The Federal Reserve released its Beige Book in afternoon action, which is a report summarizing anecdotal economic data from all twelve Federal Reserve districts in preparation for the next Federal Open Market Committee (FOMC) meeting scheduled for January 25-26. The report had some positive pieces of data, as it noted that economic activity continued to “expand moderately,” and all Districts reported manufacturing activity continued to recover and retailers indicated that sales appeared to be higher in this holiday season than in 2009 and, in some cases “better than expectations.” Moreover, the report revealed that financial conditions were mixed, while residential real estate markets remained weak across all Districts and commercial construction was described as subdued or slow. On inflation, both retailers and manufacturers noted that “costs were rising,” and that competitive pressures had led to only modest pass-through into final prices. Finally, the report showed that the labor markets appeared to be “firming somewhat,” as some modest hiring beyond replacement was said to have occurred and/or was planned in a variety of sectors.
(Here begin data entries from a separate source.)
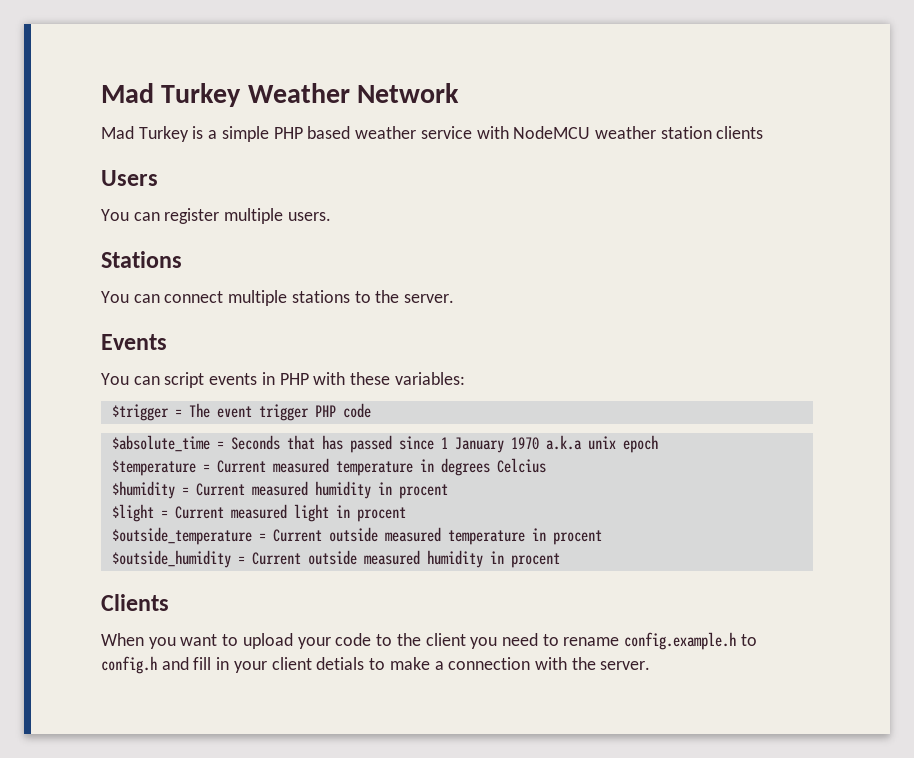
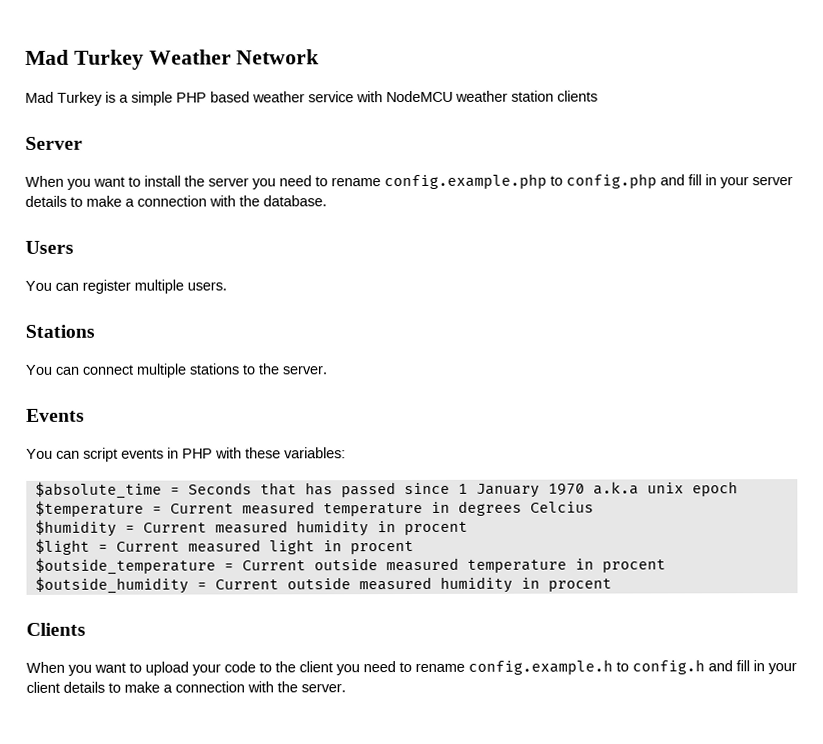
(764, 132) none -> [25,136,83,150] [25,173,793,190] [25,195,327,207] // Server // When you want to install the server you need to rename config.example.php to config.php and fill in your server details to make a connection with the database.
[111,403,371,421] // $trigger = The event trigger PHP code -> (346, 453) none
[316,657,365,670] detials -> [63,681,105,693] details

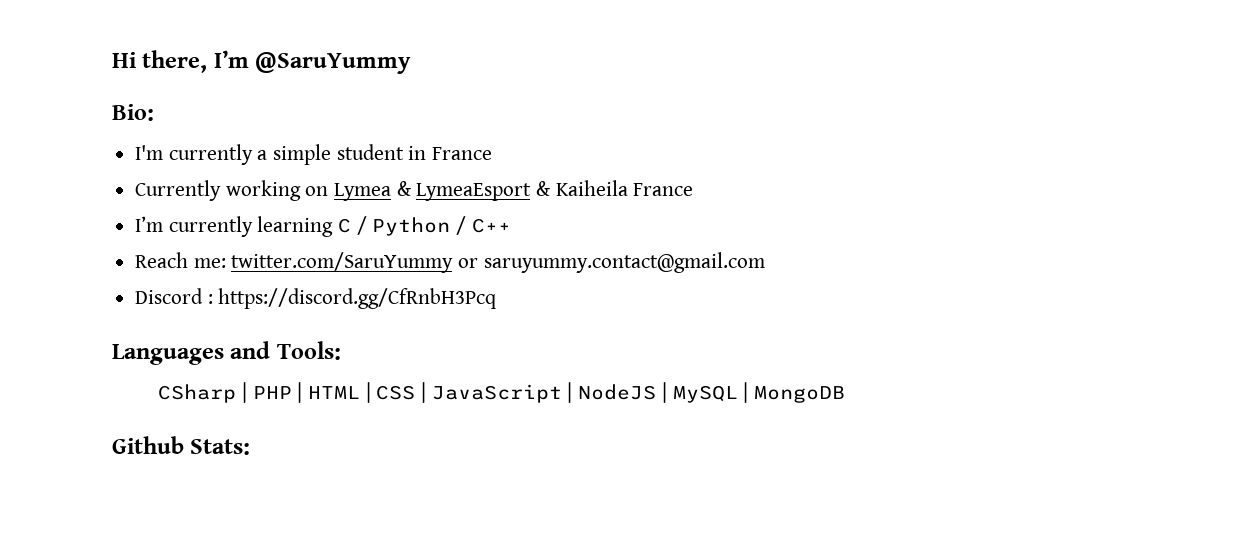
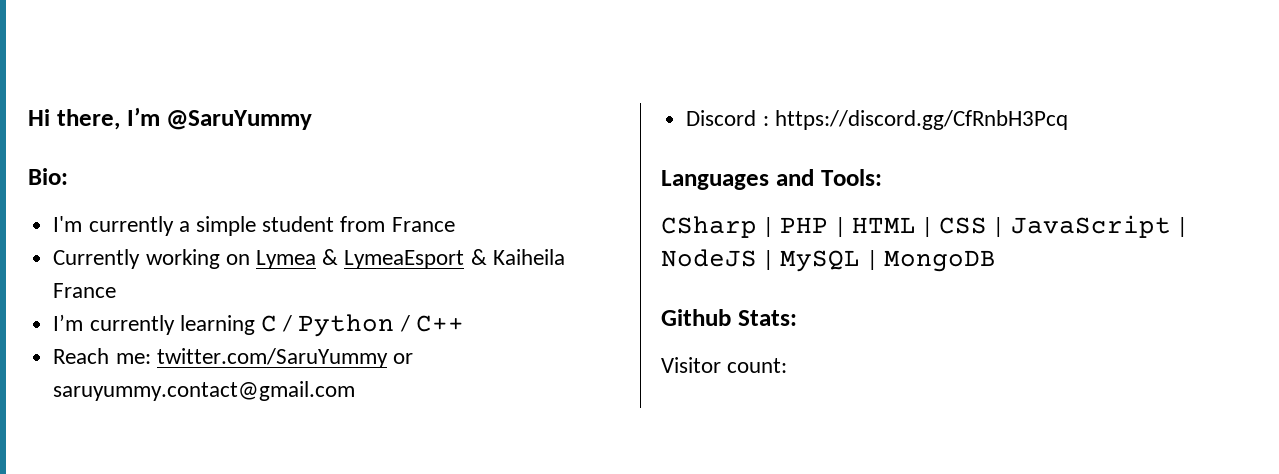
[408,146,427,160] in -> [340,216,386,232] from
(251, 447) none -> [661,357,788,373] // Visitor count:

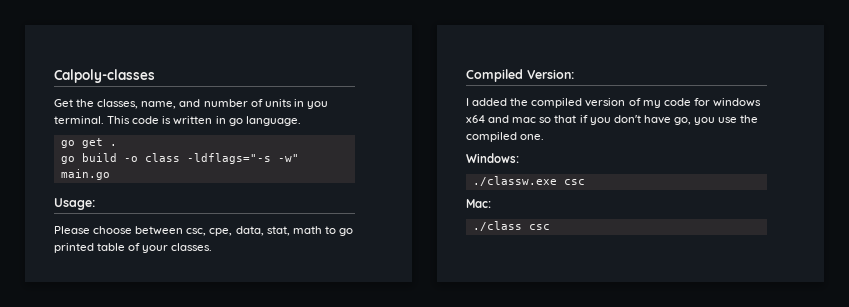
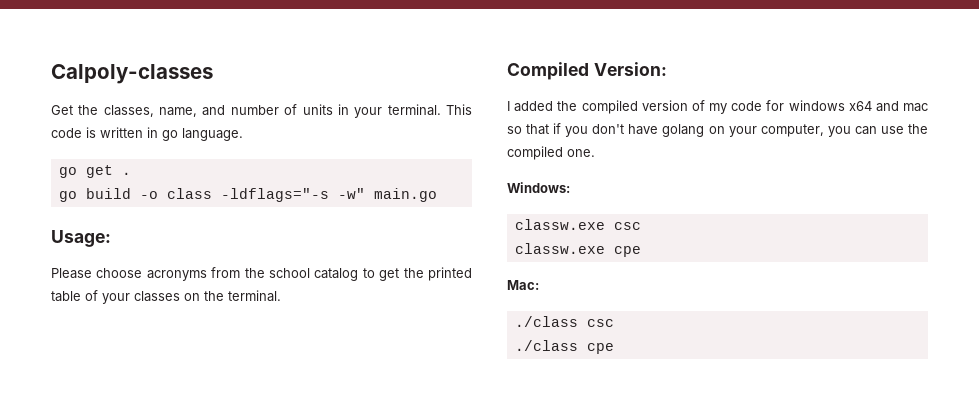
[306,101,328,109] you -> [354,107,383,118] your
[135,226,353,236] [54,243,213,253] between csc, cpe, data, stat, math to go printed table of your classes. -> [146,267,472,281] [51,290,281,304] acronyms from the school catalog to get the printed table of your classes on the terminal.
[673,117,716,125] go, you -> [662,124,877,137] golang on your computer, you can
[472,176,585,186] ./classw.exe csc -> [514,219,641,230] [514,243,641,257] classw.exe csc // classw.exe cpe
(550, 227) none -> [514,340,614,354] // ./class cpe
Treasuries finished lower amid the solid gains in equities and following the inflation and housing data. The yield on the two-year note rose 2 bps to 0.60%, the yield on the 10-year note increased 3 bps to 3.37%, and the 30-year bond yield gained 4 bps to 4.53%.
Possible changes to euro-zone bailout soothes some debt concerns
European debt concerns dissipated somewhat, after the European Union and Monetary Affairs Commissioner Rehn said the European Commission and euro-zone countries are mulling changes to the size and scope of the euro-zone’s bailout fund.
Meanwhile, the economic calendar across the pond offered support to sentiment as there were some favorable releases to help boost optimism about the economic health of the European economy, which could help combat the debt crisis in the region. Euro-zone industrial production rose much more than economists expected, rising 1.2% m/m in November, compared to the 0.5% growth that was anticipated, while Italy’s industrial production also exceeded economists’ growth forecasts. Moreover, Germany’s annual GDP growth rate rebounded from a -4.7% rate in 2009 to a 3.6% pace of expansion—the fastest economic expansion in two decades, per Bloomberg—for 2010. However, the UK reported that its trade deficit widened more than anticipated.
In Asia/Pacific, a report showed that Japan’s trade surplus narrowed by an amount that exceeded economists’ forecasts, while India’s industrial production rose at a smaller-than-expected rate, and Thailand’s central bank increased its benchmark interest rate by 25 basis points to 2.25%.
Back in the Americas, Brazil announced that retail sales increased 1.1% in November, compared to the 0.5% increase expected by economists.
PPI, jobless claims, and trade balance on tap for tomorrow
In addition to the aforementioned Producer Price Index, other releases on tomorrow’s US economic calendar will include weekly initial jobless claims, which are expected to tick slightly higher to 410,000, and the November trade balance, which economists expect to expand to a deficit of $40.5 billion.
Releases on tomorrow’s international calendar will include the French CPI, the German wholesale price index, UK industrial and manufacturing production, Japanese machine orders, the Chinese leading indicator, and Australia’s unemployment rate. Additionally, the Bank of England will conclude its monetary policy meeting, where it is expected to keep interest rates unchanged.